SANTA ANA, CA.- Jecca knows how to get past our defenses. In Cheryl Schriefer's exhibition design, Rob Mintz's paintings on paper provide Bauhaus-inspired counterpoint to Jecca's poetic critique of urban space.
Syncopated Situations
In Express Emotions, Jecca demonstrates that a face can have the power to convey intricate feelings without need for language. In a mad-cap dash through time and space, three years are compressed into five minutes.
Passenger Pigeon and Friends was conceived as an installation of shopping carts, vintage televisions, innumerable photographs, and the sound of birds, one of the rare creatures that share city space with humans. Hans Ulrich Obrist, a Swiss critic and curator, has written, "Birds are elements of ubiquity in the middle of things... oscillating between the actual and the virtual." In the video, the shopping carts acquire a certain pathos, contradictory ciphers of abundance and despair.
The artist thinks of REM Map as "a puzzle piece, reminiscent of hints we receive in dreams." In this hard-to-characterize work, the image of a sleeping man travels with motorists in the form of photos on small magnets. The intervention is so subtle as to be metaphysical, yet so convincingly documented one can easily imagine the vast tangle created by the peregrinations of the sleeping man. His fate is further complicated when museum goers abscond with his likeness, taking magnets home.
Aethernet superimposes images of Los Angeles with images of New York, and alternates between coasts with each breath, staging a collapse of the space between them. Describing the creation of Aethernet at the Experimental Television Center, Jecca writes of "intersecting cityscapes," in which "complex patterns of sound directly modulate the video's coloration, luminosity, and imagery."

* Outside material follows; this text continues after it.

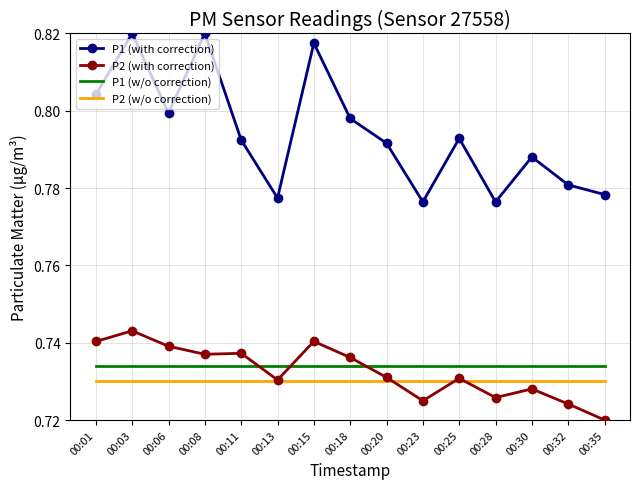

Is the value of P1 (w/o correction) at 00:01 greater than the value of P1 (with correction) at 00:15?

No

For Towers of Light, Jecca video-taped a 9/11 public memorial, held at ground zero. Two searchlights aim into the night sky. Entering the searchlight's beam by chance, an airliner glimmers for a moment and disappears. The loop is only a few seconds long, an elegy for innocence.
In Collidoscope, Jecca blends the role of globe-trotting artist with saltimbanque. In front of the Louvre or the Guggenheim the weather is splendid, perfect for the documentation of a performance. Is the dancer dangling off the world, or holding it in place? In a handstand's strength and simplicity, endless joie de vivre!
In 2005 Jecca was invited to participate in a project for La Biennale di Venezia, a historically significant destination for contemporary artists. Poles Together/Poles Apart involved the embellishment of the upright poles in the canals used by gondoliers for mooring their iconic gondolas. It seems the artist's insouciant, submerged self-portrait, in a water-proof housing, is designed to survive the rising of Venice's notorious tides.
Rob Mintz's paintings on paper for Jecca Plus One are a species of circus poster, Bauhaus-inspired ideograms of subjectivity designed to augment the installation's uncanny atmosphere.
If the historic styles of abstraction have become diagrammatic ghosts, then he is high priest of their ancestor cult. In the post-modern predicament, not easily wished away, all images are juxtaposed, the notion of art's steady progress undermined. He conceives his pictures as cabinets of wonders, structured like computer windows, or comic strips. He believes there may exist a pre-cognitive domain of perception best expressed in formlessness.
Art's promesse du bonheur hints at a future free of oppression. In the unpredictable precincts of Jecca Plus One, new aesthetic paradigms complicate the discourse. Renegade interventions accelerate the transformations.